Keeping with the previous post’s theme, and noting we’ve made the claim in earlier posts that government’s at all levels are revenue hungry (they want to maintain the size of the ravenous beast they’ve developed over the years and they want to do it with your money), this should come as no surprise to anyone:
Between her blog and infrequent contributions to ehow.com, over the last few years she says she’s made about $50. To [Marilyn] Bess, her website is a hobby. To the city of Philadelphia, it’s a potential moneymaker, and the city wants its cut. In May, the city sent Bess a letter demanding that she pay $300, the price of a business privilege license.
“The real kick in the pants is that I don’t even have a full-time job, so for the city to tell me to pony up $300 for a business privilege license, pay wage tax, business privilege tax, net profits tax on a handful of money is outrageous,” Bess says.
I have no idea what Bess blogs about, but unless it is specifically set up to generate income I don’t see any justification for the tax/license. I do see a possibility of a First Amendment issue.

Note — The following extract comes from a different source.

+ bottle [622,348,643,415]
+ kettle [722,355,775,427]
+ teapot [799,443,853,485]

Certainly a blog that generates $50 has an income of sorts. And if, as the story mentions, it was "dutifully reported", then she probably paid whatever taxes were due during that dutiful reporting.
But, as Leviathan loves to do, government just decided to invent a new category of "fees" and licensing (to avoid the tax word) to suck up more revenue. And, most likely, recognizing that most blogs don’t make much revenue they opted for a licensing fee. For instance, if you’re government, which would you rather have from almost 99% of the blogs out there, 5% of their revenue generated or $300?

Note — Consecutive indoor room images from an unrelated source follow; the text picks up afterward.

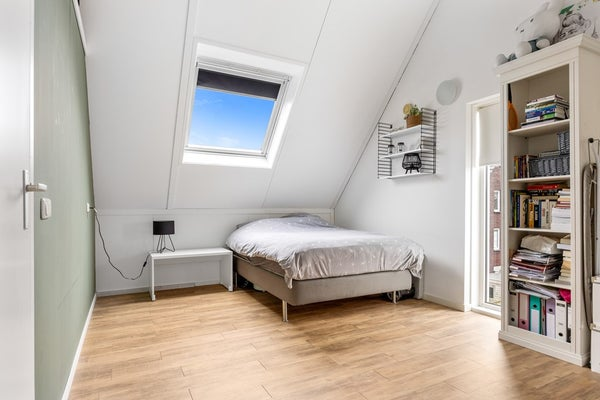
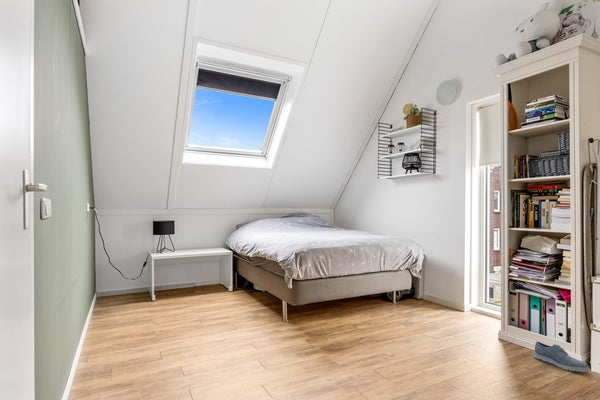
+ shoe [533,341,591,373]
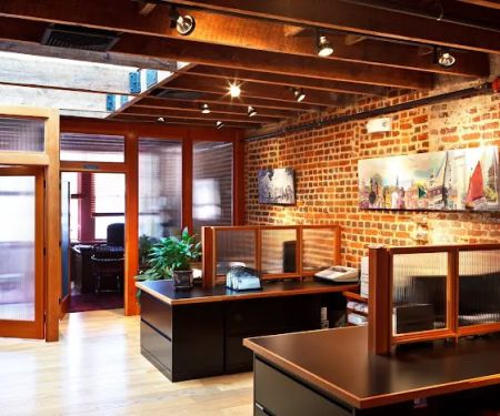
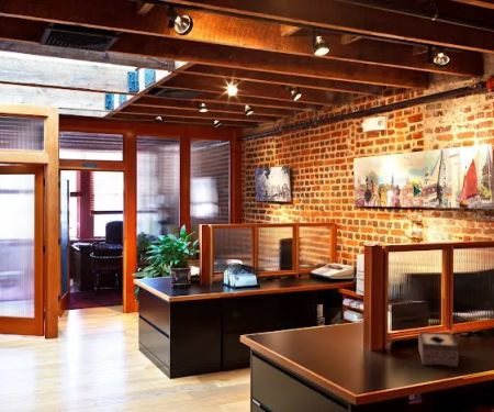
+ tissue box [417,331,460,368]
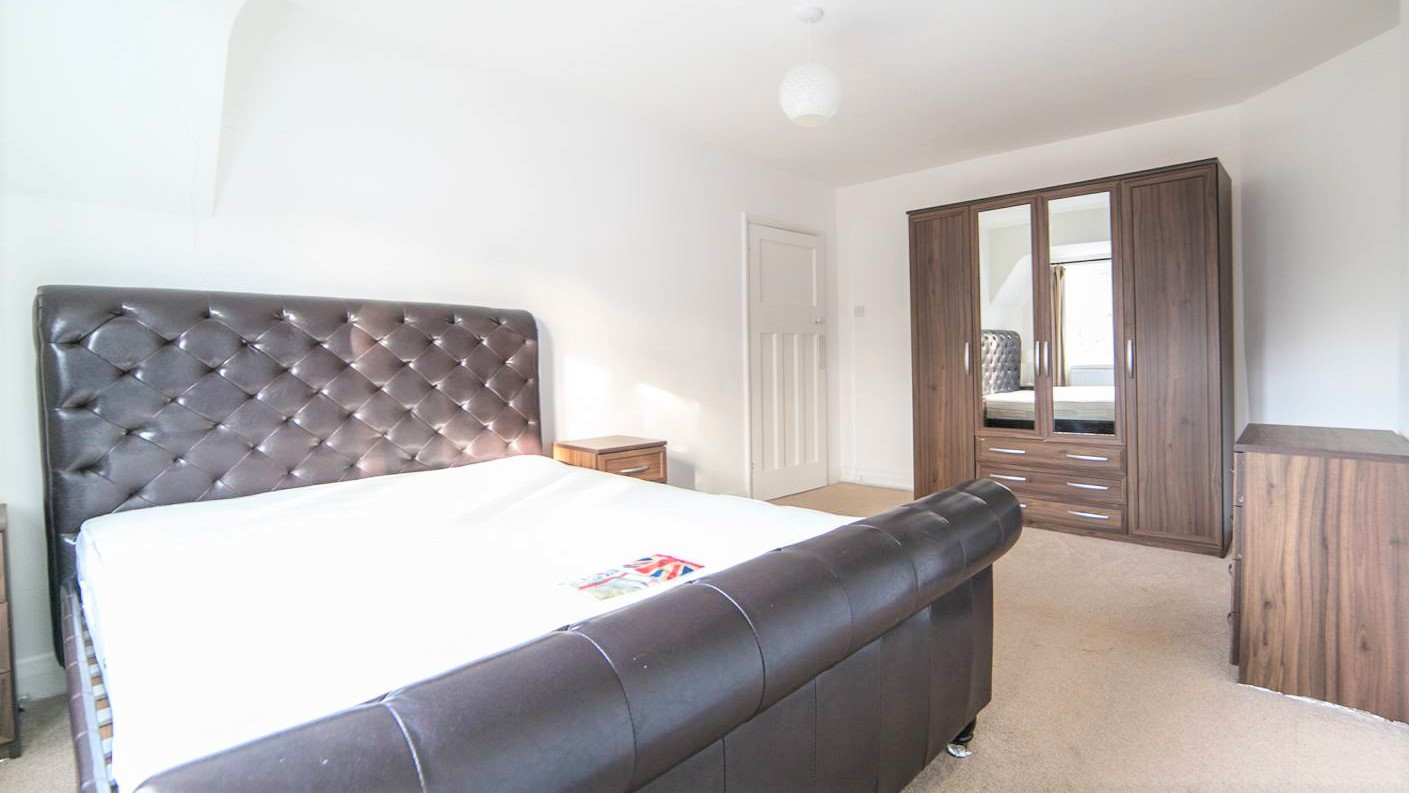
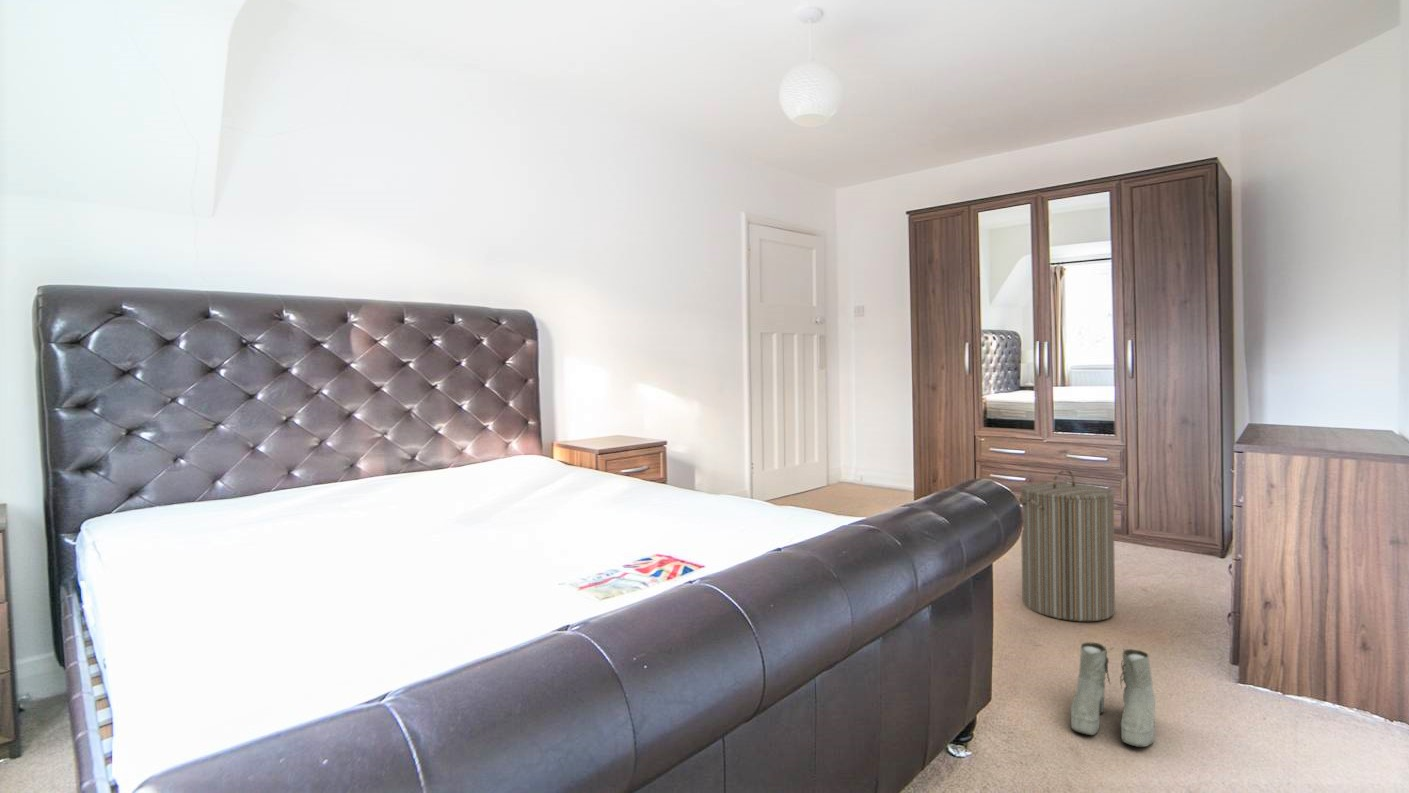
+ boots [1070,641,1156,748]
+ laundry hamper [1018,469,1116,622]
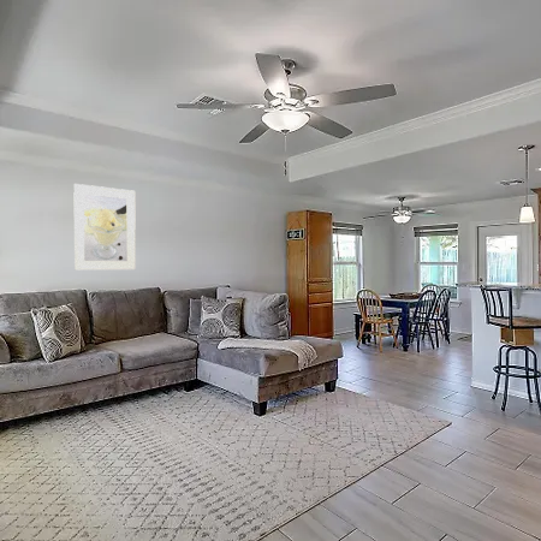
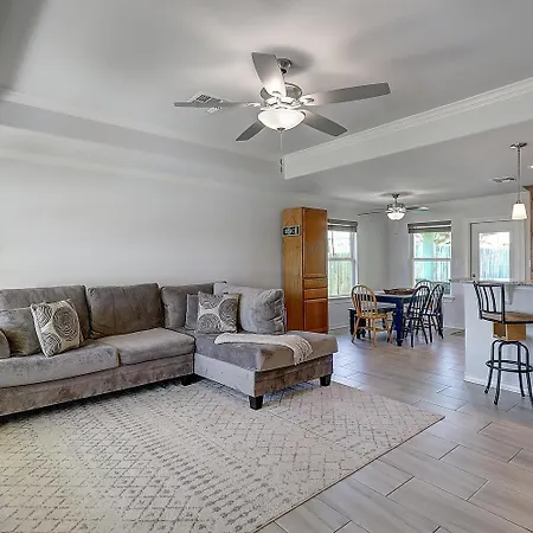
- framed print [72,183,137,270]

So, given the nature of blogging and the fact that it has democratized social commentary, could a $300 bogus "licensing" fee be considered a bar to entry? And doesn’t that have First Amendment implications concerning free speech?

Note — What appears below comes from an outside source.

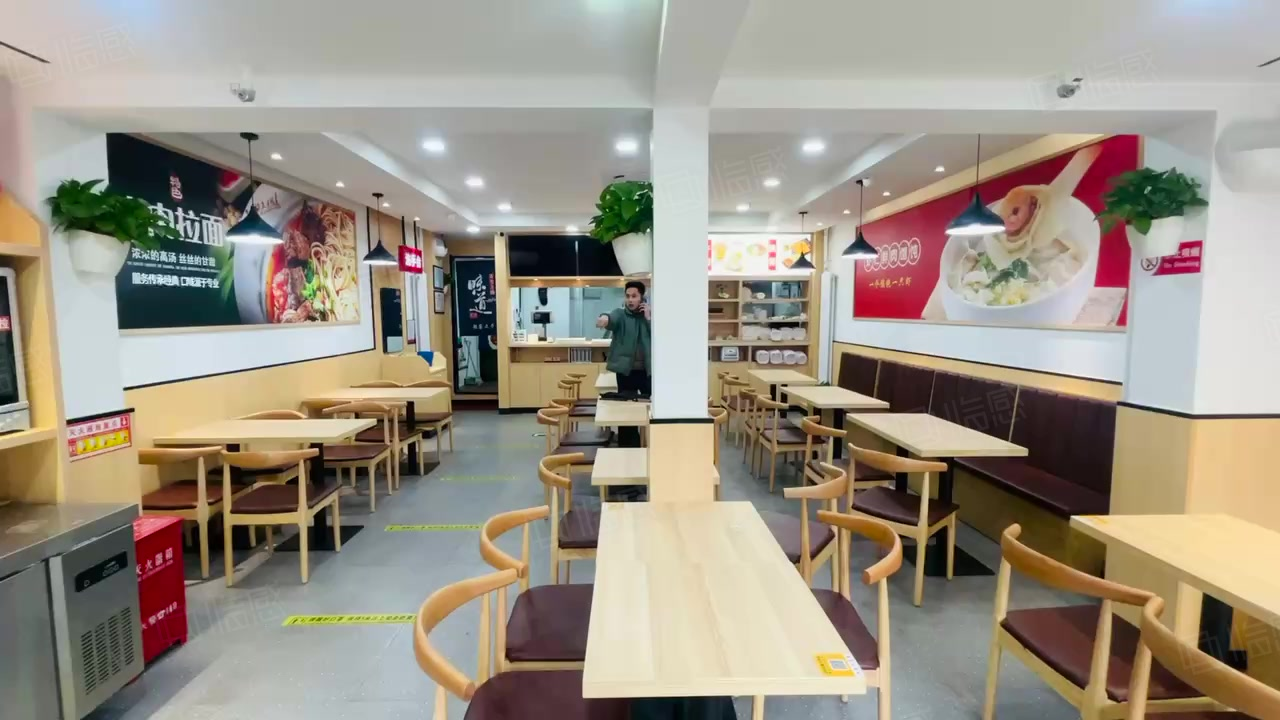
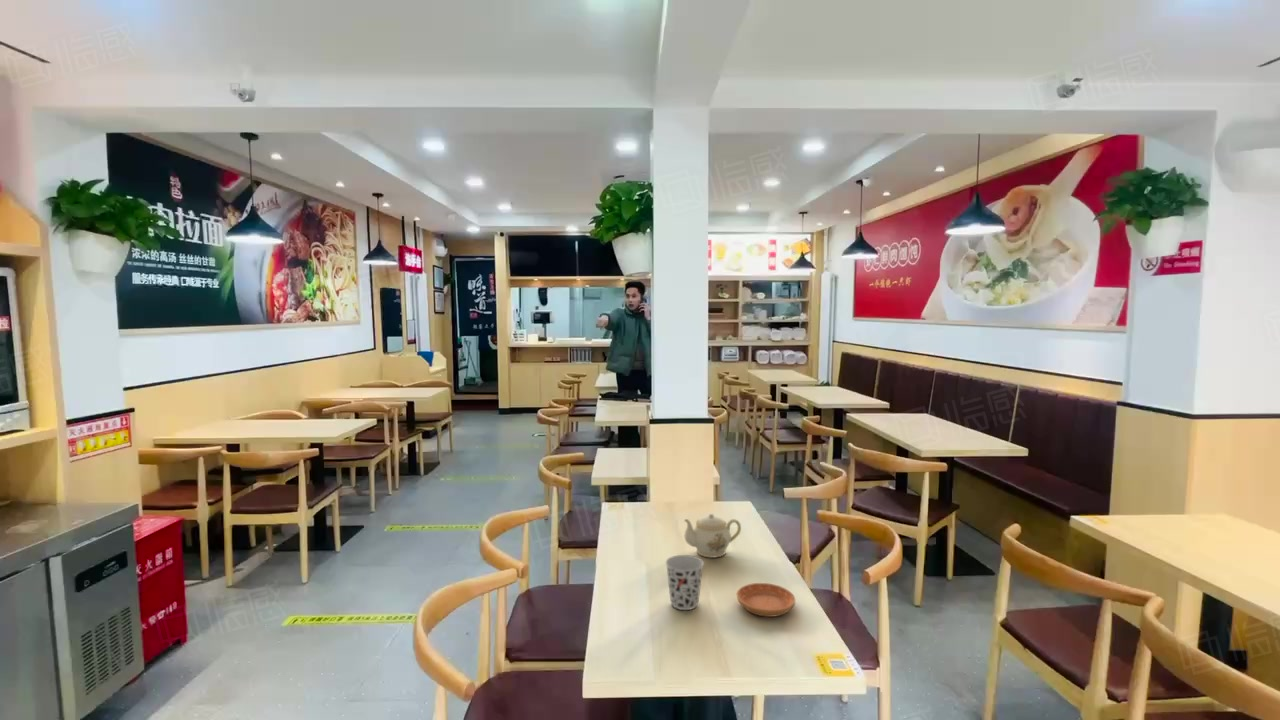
+ saucer [736,582,796,618]
+ cup [665,554,705,611]
+ teapot [683,513,742,559]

You have to love the irony of the license name. A "privilege license". Government, for a measly $300 will allow you the privilege of putting your opinion on line.
Really? I thought that was what the First Amendment – incorporated over all the states – guaranteed without impediment by government. Did I somehow misunderstand the intent?
But the city of Philadelphia – once the seat of freedom – sees it differently:
Even though small-time bloggers aren’t exactly raking in the dough, the city requires privilege licenses for any business engaged in any "activity for profit," says tax attorney Michael Mandale of Center City law firm Mandale Kaufmann. This applies "whether or not they earned a profit during the preceding year," he adds.
So even if your blog collects a handful of hits a day, as long as there’s the potential for it to be lucrative — and, as Mandale points out, most hosting sites set aside space for bloggers to sell advertising — the city thinks you should cut it a check. According to Andrea Mannino of the Philadelphia Department of Revenue, in fact, simply choosing the option to make money from ads — regardless of how much or little money is actually generated — qualifies a blog as a business. The same rules apply to freelance writers.
Essentially, what this will do is have those who wish to blog without interference or “licensing” by government drop any advertising they might presently carry – even the $11 one other blogger the story highlights made in a year. I.e bloggers will be forced to drop advertising to avoid the fee. 99% will. Of the possible 1% that make more than the $300 fee, my guess is most will attempt to find a way to claim, legally, that their blog isn’t located in Philadelphia proper. I’m not sure what you’d need to do to do that, but I’d guess it is possible (have a silent blogging partner who “owns” the blog and is resident in some other part of the country, I suppose).
But, this is government. This is what it does. Government, with the economic downturn, is on steroids. And as it searches for more and more revenue to support itself, it will intrude into your life and on your freedoms more deeply every day.
A jackal can’t help but act like a jackal – especially when it is hungry.